##### TEXTE

Homélie du 24 Novembre 2019

Textes :

 Nous célébrons aujourd’hui la fête du Christ Roi de l’Univers. Appellation qui peut sembler d’un autre âge à nos mentalités républicaines et laïcardes.

Heureusement l’Évangile que nous venons d’entendre nous ramène au sens profond de ce titre de Roi attribué à Jésus qui nous aide à mieux comprendre notre condition de disciples et de “sujets” de ce roi si particulier !

C’est Pilate, haut fonctionnaire païen, qui donne son titre  à Jésus. Il a fait mettre un écriteau, rédigé en Hébreu, en latin et en grec précisera même l’évangile de Jean (Jn 19,19-20). Tout le monde peut le voir… Quelle est l’intention de Pilate ? Se moquer et prévenir tous ceux qui voudraient essayer de relever la tête devant la puissance de Rome ? : « Voilà ce qui arrive à ceux qui se font roi ! »

Ou bien reconnaître au contraire que Jésus est vraiment roi d’Israël et vrai héritier du trône de David dont parlait la première lecture ? C’est difficile à dire vue l’ambigüité politicienne du gouverneur romain…

En tout cas, nous dit St Luc, le désir de Pilate était de relâcher Jésus (Cf. Lc 23,25). Mais sous la pression politico-diplomatique, il décide toutefois de satisfaire la requête des grands-prêtres et des chefs du peuple, et « il livre Jésus à leur bon plaisir.» (Lc 23,25)

Cette mise à mort ignominieuse fait apparaître dans toute sa splendeur, celui dont le « Royaume n’est pas de ce monde » (Jn 18,36)

Dépouillé de ses vêtements, drapé dans sa seule nudité, cloué au trône de la croix, comme on clouait les chouettes autrefois sur les portes de nos étables pour conjurer le mauvais sort, moqué et bafoué par les bidasses de service encouragés par les grands-prêtres, (ces mêmes grands-prêtres voués pourtant au culte du  Dieu très Haut mais aveuglés par leur souci de se maintenir au pouvoir en protégeant l’ordre établi par tous les moyens), couronné d’épines et chargé de nos péchés.

##########

> **CONSIGNE**
D'après l'homélie, en quelles langues est rédigé l'écriteau que Pilate a fait mettre ? Les items qui suivent ne sont pas nécessaires.

##### DONNÉES EXTRAITES

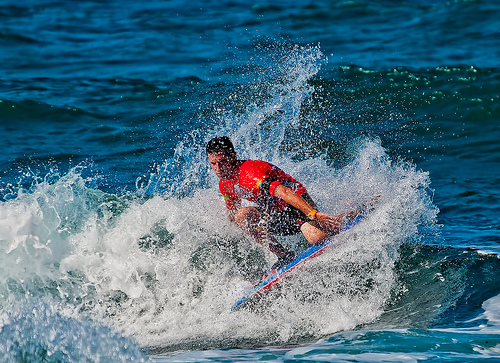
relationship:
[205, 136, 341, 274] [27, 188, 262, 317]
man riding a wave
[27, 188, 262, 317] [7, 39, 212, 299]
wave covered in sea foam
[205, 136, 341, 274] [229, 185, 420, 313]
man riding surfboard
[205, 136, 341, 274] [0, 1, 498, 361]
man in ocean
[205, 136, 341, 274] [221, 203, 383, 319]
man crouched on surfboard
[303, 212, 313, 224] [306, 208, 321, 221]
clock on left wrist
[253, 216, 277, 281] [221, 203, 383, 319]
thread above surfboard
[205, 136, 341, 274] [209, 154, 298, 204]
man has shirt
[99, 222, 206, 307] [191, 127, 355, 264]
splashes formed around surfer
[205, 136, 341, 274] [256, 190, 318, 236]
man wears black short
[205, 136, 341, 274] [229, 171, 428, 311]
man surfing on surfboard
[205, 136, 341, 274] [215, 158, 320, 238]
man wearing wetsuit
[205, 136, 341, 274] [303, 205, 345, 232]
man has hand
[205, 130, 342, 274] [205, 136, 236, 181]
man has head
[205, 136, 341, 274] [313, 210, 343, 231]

##########
##### DONNÉES EXTRAITES

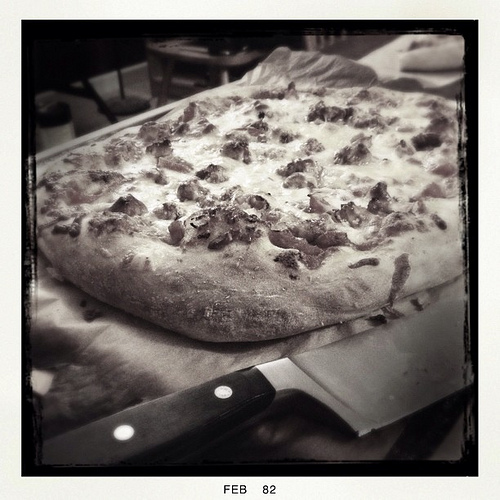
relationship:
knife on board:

##########
##### DONNÉES EXTRAITES

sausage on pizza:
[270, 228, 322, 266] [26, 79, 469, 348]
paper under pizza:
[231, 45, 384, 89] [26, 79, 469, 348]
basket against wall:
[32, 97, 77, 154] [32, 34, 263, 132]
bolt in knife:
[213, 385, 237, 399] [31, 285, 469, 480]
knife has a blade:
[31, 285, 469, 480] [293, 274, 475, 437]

##########

> **RÉPONSE**
En hébreu, en latin et en grec.